DUQUE VS DOMINGO Facts: The complaint alleged that plaintiff, Julia Duque, is a niece of Juana Duque who died in 1928. Juana Duque, through her other nephew, Faustino Duque, whom she had employed as her agent, purchased from the government Lot 1083 of the Malinta Estate at Polo, Bulacan. Faustino Duque, the agent, caused the document of purchase, to be issued by the government in his name with the consent of his principal, Juana Duque. On June 22, 1915, Faustino Duque transferred his Sale Certificate No. 1138 with the permission of Juana Duque to his brother, Mariano Duque, who later received in 1931 Transfer Certificate No. 7501 for Lot 1083 from the government; it was alleged that since then, Juana Duque had been in the exclusive possession of Lot 1083 as owner paying the installments stipulated in the contract to the government through Faustino Duque and Mariano Duque or reimbursing their advances therefor; that in 1927, Juana Duque verbally donated and delivered Lot 1083 to plaintiff Julia Duque, her niece; that from then on up to the present, the plaintiff Julia Duque has been the exclusive and the beneficial owner thereof.

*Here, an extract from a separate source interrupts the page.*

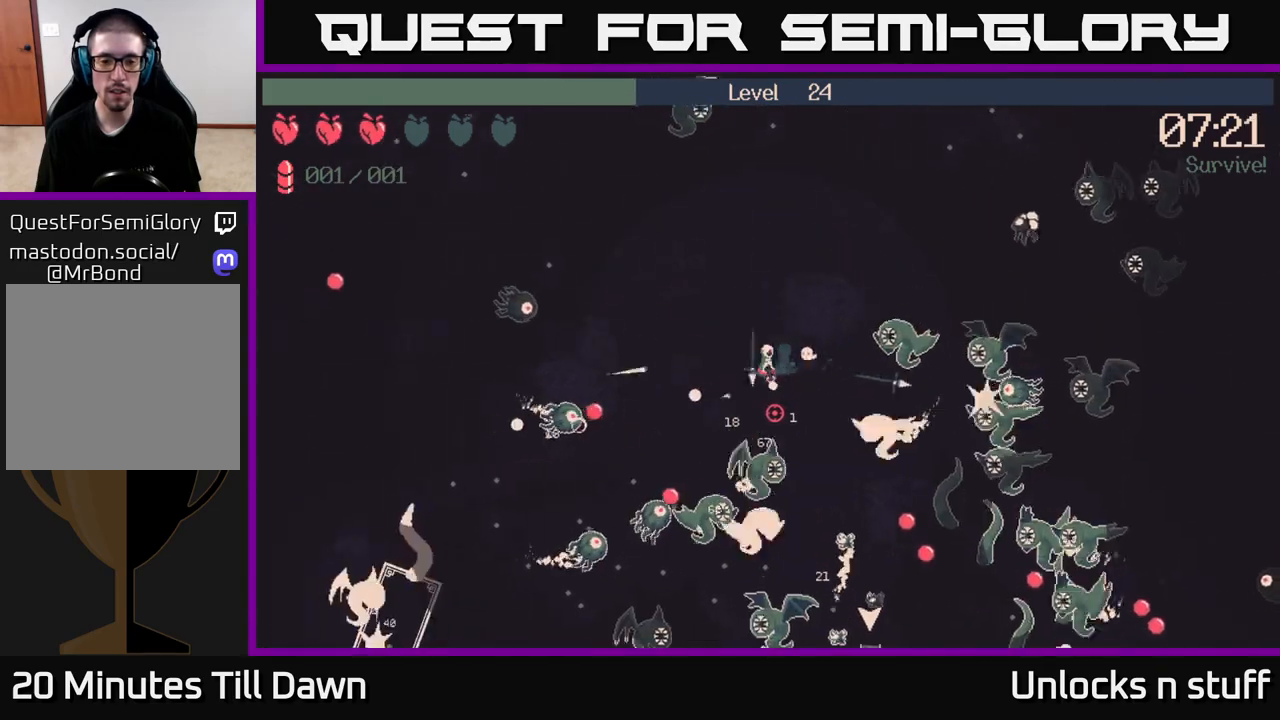
{"buttons": ["R2"], "left_stick": "up-right", "right_stick": "down", "events": [[333, "left_stick", "up"], [383, "left_stick", "up-right"]]}
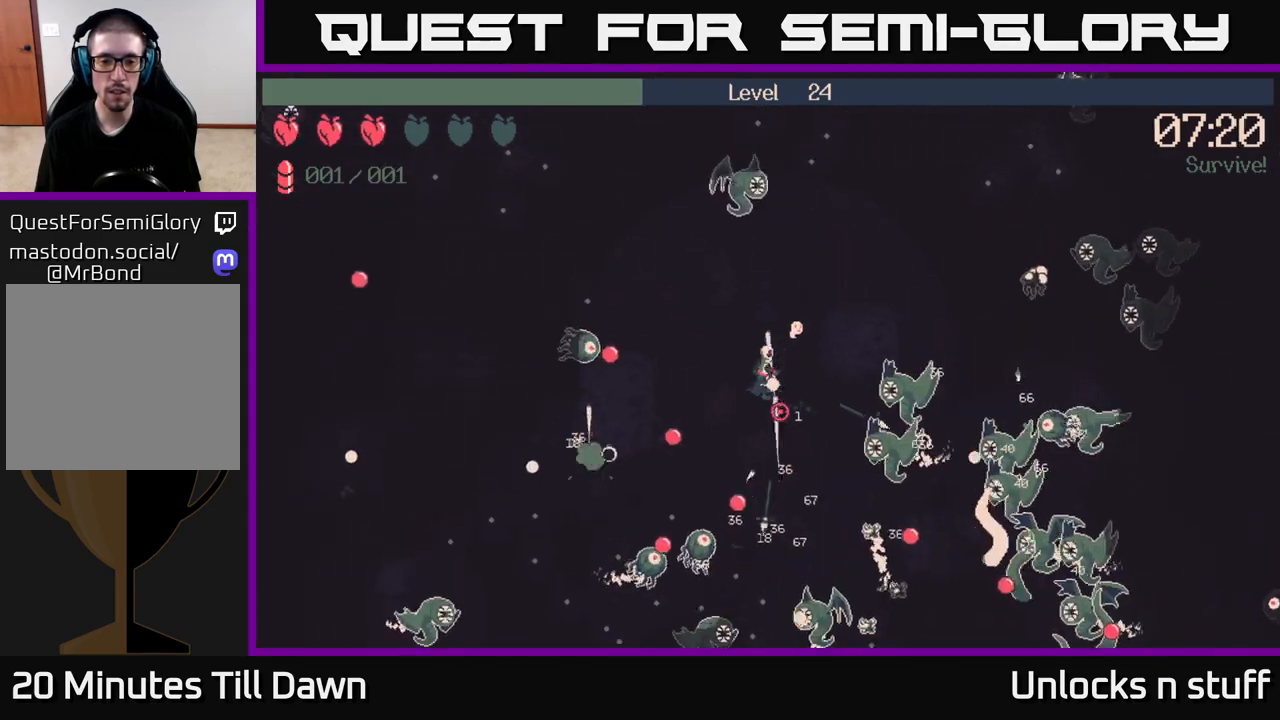
{"buttons": [], "left_stick": "up-right", "right_stick": "down-right", "events": [[17, "left_stick", "right"], [50, "right_stick", "down-right"], [150, "left_stick", "up-right"], [233, "R2", "up"]]}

However, when Mariano Duque, the title holder, died and in 1957, his children, Emilio Duque, Potenciana Duque, Amadeo Duque and Arsenic Duque registered Lot 1083 in their names in the Registry of Deeds of Bulacan. Then the plaintiff, Julia Duque, requested the defendants to reconvey to her the title of Lot 1083 but they refused to comply with her request. Issue: W/N there was implied trust between Juana Duque and either Faustino Duque or Mariano Duque? Held: No implied trust between Juana Duque and either Faustino Duque or Mariano Duque

has been established by sufficient evidence. The alleged possession by the private respondents of the land in question did not divest the petitioners, as registered owners, of their rights to Lot 1083. Adverse possession under claim of ownership for the period fixed by law is ineffective against a Torrens title. There is no adequate showing that Mariano Duque consented in 1927 to a verbal partition made by Juana Duque wherein she gave the property in question, Lot 1083, to Julia Duque. On the contrary, in 1931, after full payment of the purchase price, Mariano Duque obtained in his name Transfer Certificate of Title for Lot 1083 from the government. The alleged oral donation by Juana Duque in favor of Julia Duque did not transfer any right over Lot 1083 to the donee. Both under the Spanish Civil Code and the Civil Code of the Philippines, a donation of an immovable, to be valid must be made in a public document, specifying therein the property donated and the value of the charges which the donee must satisfy. At any rate, granting, that such an implied or constructive trust existed, the right of action upon the same has prescribed. From 1931 when Transfer Certificate of Title covering the land in question was issued to Mariano Duque until 1966 when the present case was commenced a period of 35 years had passed.